To most people, the word "mega" suggests bigness and power, not necessarily missional ministry and sacrifice. (It combines nicely with well-known words like megalomaniac, megaphone, and mega-millions. Words like mega-service, mega-sacrifice, and mega-witness, well... not so much.) Although "mega" is not exactly a word we think of when subjects like Jesus, the Bible, or the Early Church are discussed, it definitely grabs our attention.
Remember my first post in the series? My hopes were that the discussion would go beyond "mega" and reside in missional. That is the most redemptive path for people far from God. You see, lost and hurting men, women, and children in your community really don't care at all if you are mega, small, house, or aspiring for greatness. They care if you are real and if Jesus is making a qualitative difference in the way that you live. Sad to say, for them, most of our big debates in Christendom do not matter. And for us, that should matter. So, where are we going?
We need to tell an alternative story. Instead of efforts to expose the megachurch as a fraud, we need to talk about what really matters. To change the culture in and around the Christian movement, we need to change the conversation. And we must never forget that people far from God are hearing our rants against one another. They see our blogposts and our tweets-- and hear us talk around the water cooler about what Christian or church we despise. What are they thinking as they watch us criticize and cannibalize each other? We don't want to know.
The alternative story includes more about Jesus and personal transformation and less about our church. That is so much more attractive than the most attractional church, mega or not. Paul described a "not about me" disciple . . . "For Christ's love compels us, since we have reached this conclusion: if One died for all, then all died.
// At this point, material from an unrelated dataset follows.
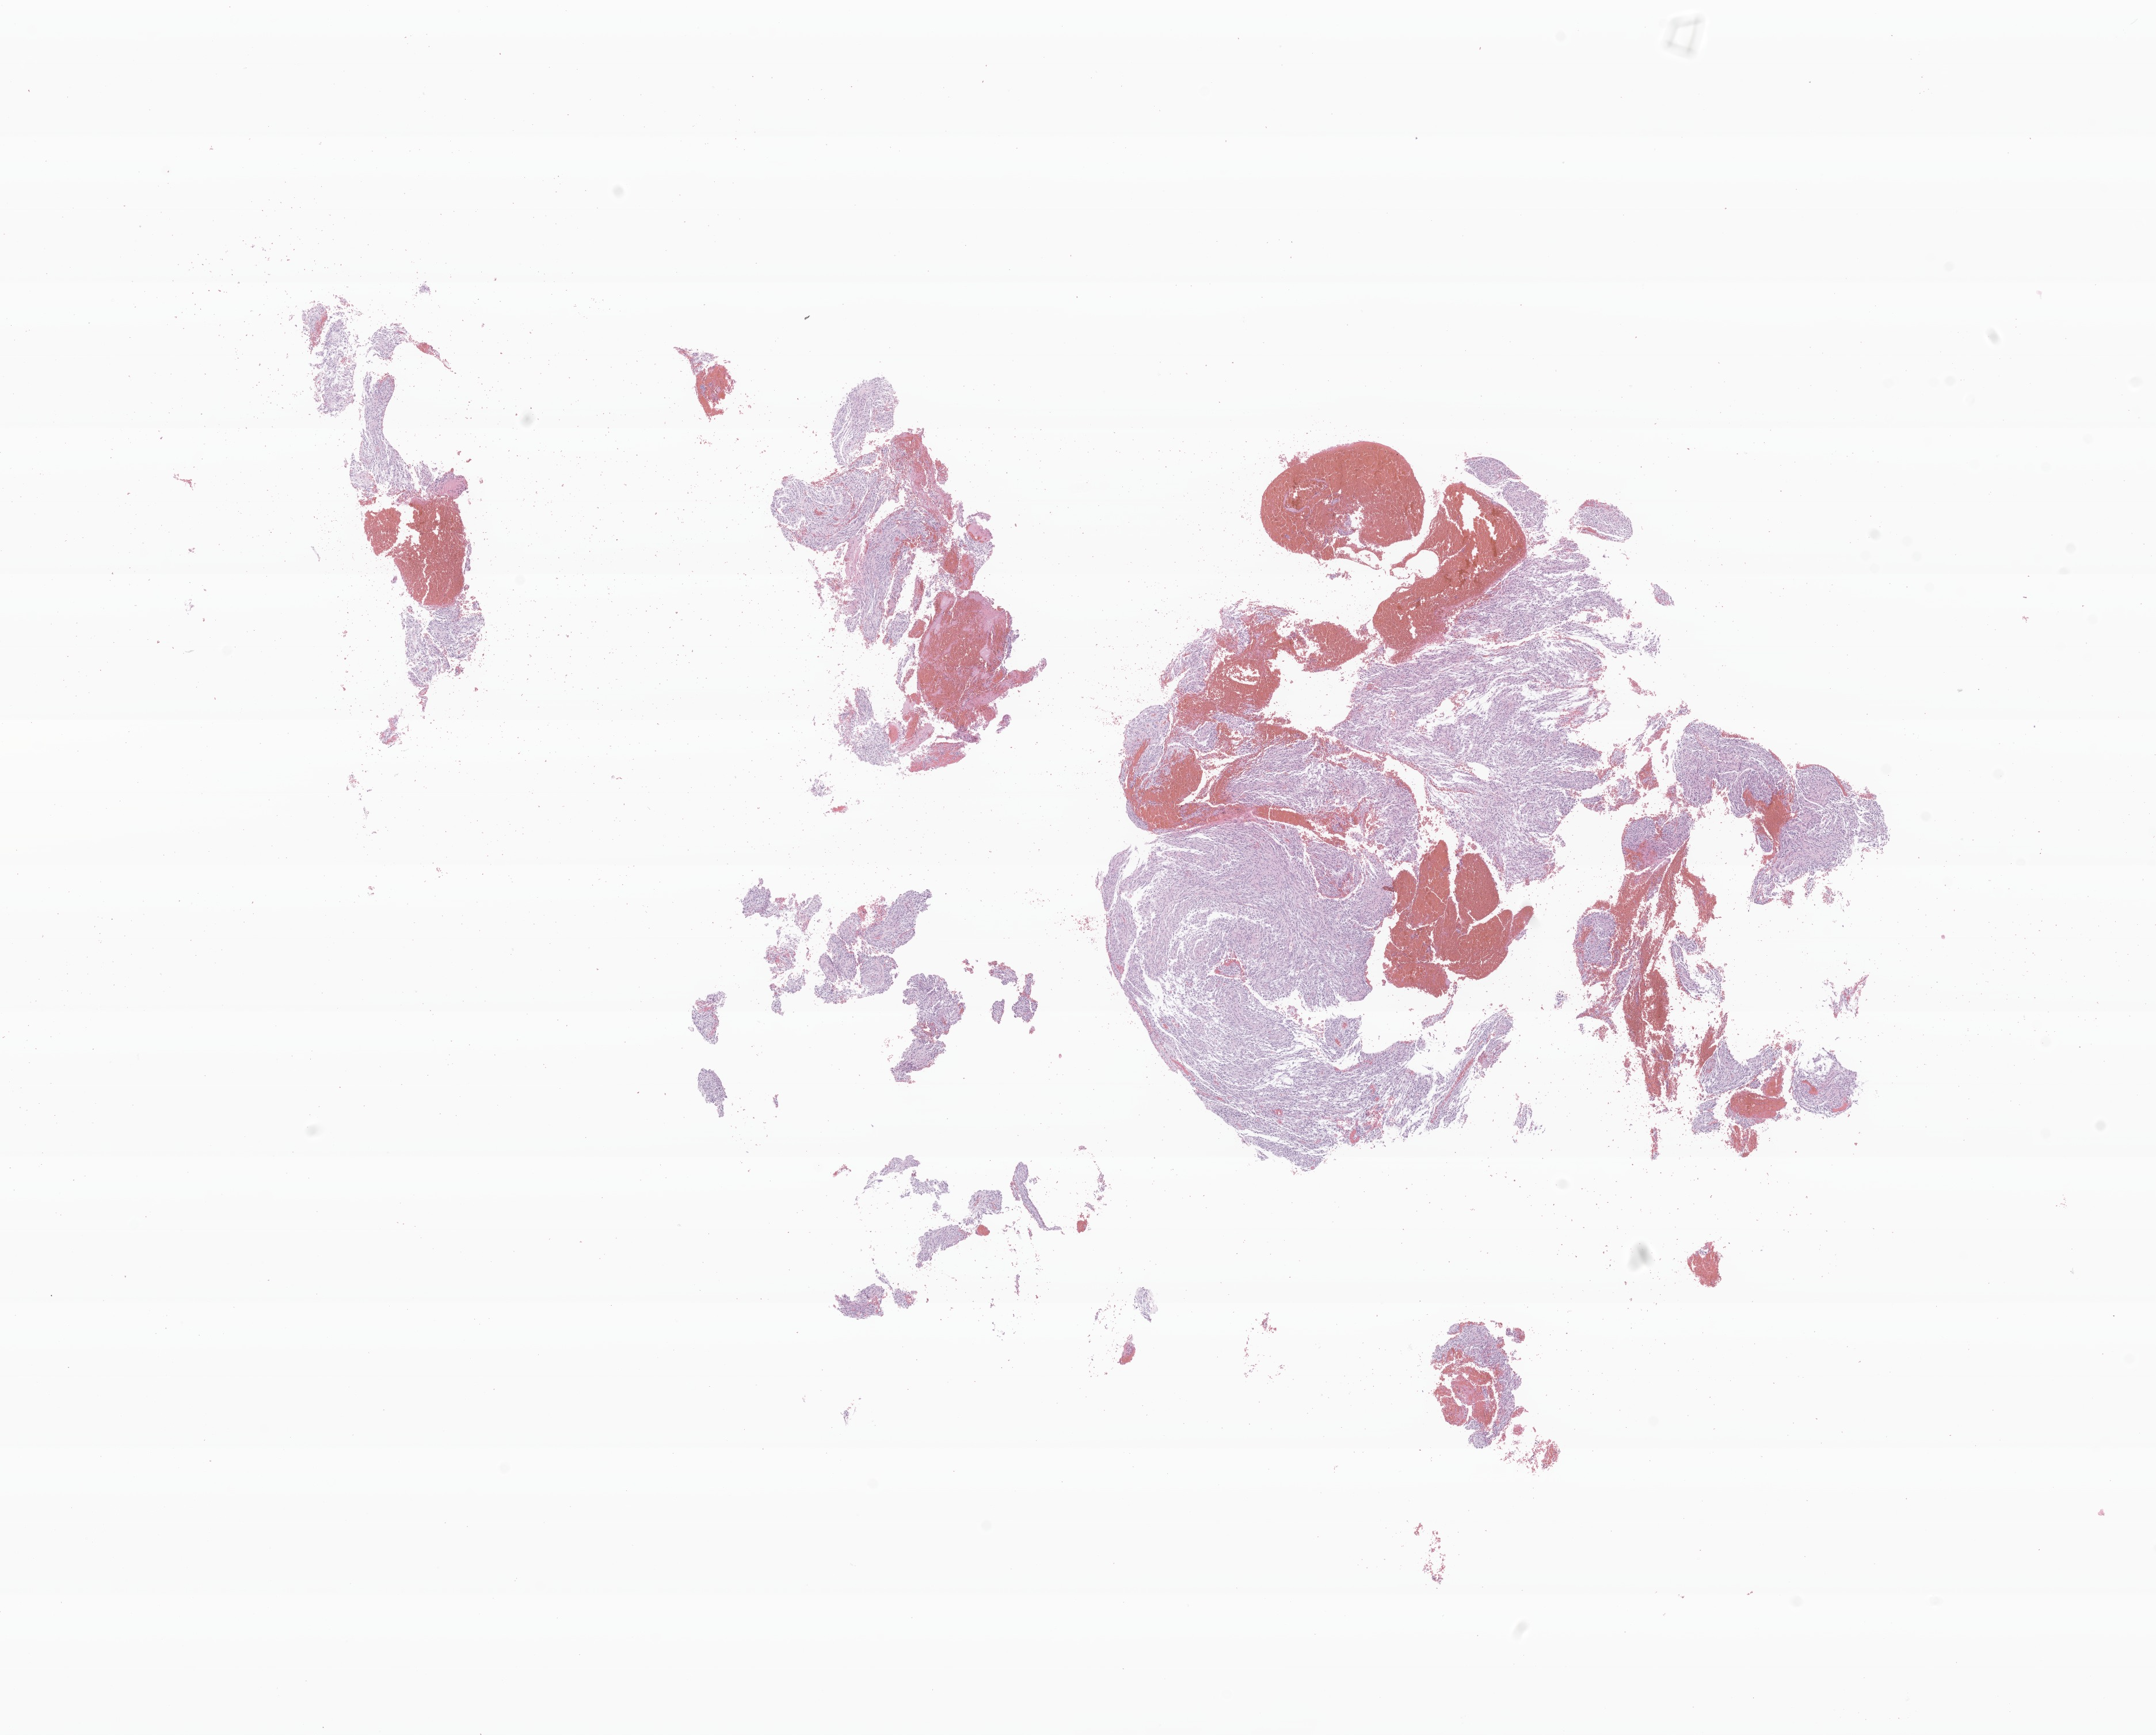
Digitized hematoxylin and eosin (H&E)-stained section of tumor tissue from the brain, shown as a low-resolution overview of the whole scanned area (about 15.7 x 12.7 mm), formalin-fixed paraffin-embedded section. Female patient, age 67 months (5 years 7 months).
• recorded diagnosis: Pilocytic astrocytoma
And He died for all so that those who live should no longer live for themselves, but for the One who died for them and was raised" (II Corinthians 5:14-15). Read that again . . . that is attractive! Don't you think?
New expressions of church are coming-- and I am excited about them. House churches, missional communities, multihousing churches, and more. However, the oft-prophesied death of existing expressions is greatly exaggerated. What will the future look like? Some predict, "I see megachurch dominating." Others predict, "The era of the megachurch is gone." By the way, only the erroneous predictions of the second coming of Jesus have come more frequently.
Our sons and daughters are disenchanted with what they have seen in us. Yet they will go forward as a result of their restlessness and create new expressions of biblically-faithful, missionally-engaged churches. Let them get on mission.
Often we become like those leaders who were so angry toward us 30 years ago for corrupting the church with our dreams. Married to our methodologies born in the 90's we have discovered our non-negotiable "way things ought to be" or our methodological ethic. It is easy to be critical of the church and her new expressions. The job of deconstructionist is always there for the taking. But as Dr. Phil might say, "How is that working for us?" It is much more difficult to be a part of the church solution. Christ's church is in a time of tremendous transition, and the future of our mission-- and those we will reach and serve-- is in the balance.
The Future Church - Where will God be at work in 20 years? In all places there are going to be house churches, relational communities, mid-sized churches, traditional churches, denominational churches, non-denominational churches and . . . megachurches. Exactly what it will look like no one knows.
My concern is that angst against mega church distracts. We need all kinds of churches-- God is using the megachurch in Korea and the house church in China. We should hold models loosely-- but hold Jesus and His mission firmly.
So, as I started, I will say again. Being in a megachurch can stunt missional activity-- and the best megachurches have to work against that. The worst megachurches don't seem to care if they are on mission or not. However, it is simply not helpful to write off large churches as rooms full of mindless automatons. They are people seeking to live on mission for the gospel sake and can (and do) overcome the challenges inherent in being a large church.
Yesterday, I spoke at Change Point Church in Anchorage Alaska, the largest church in the state. Our conversation? "How do we get people on mission?" They've enlisted Mike Breen of 3DM ministries to help them on their journey to missional community. (You might enjoy Mike and my conversation from The Exchange.) I can give you 50 other examples of megachurches on the same path-- don't discount their journey.
My hope is that we can be as faithful as we can and provoke one another to love and good deeds-- mega, micro, and everything in between. And may all of our churches be biblically-driven and missionally-engaged in order to make His name and His fame more widely known.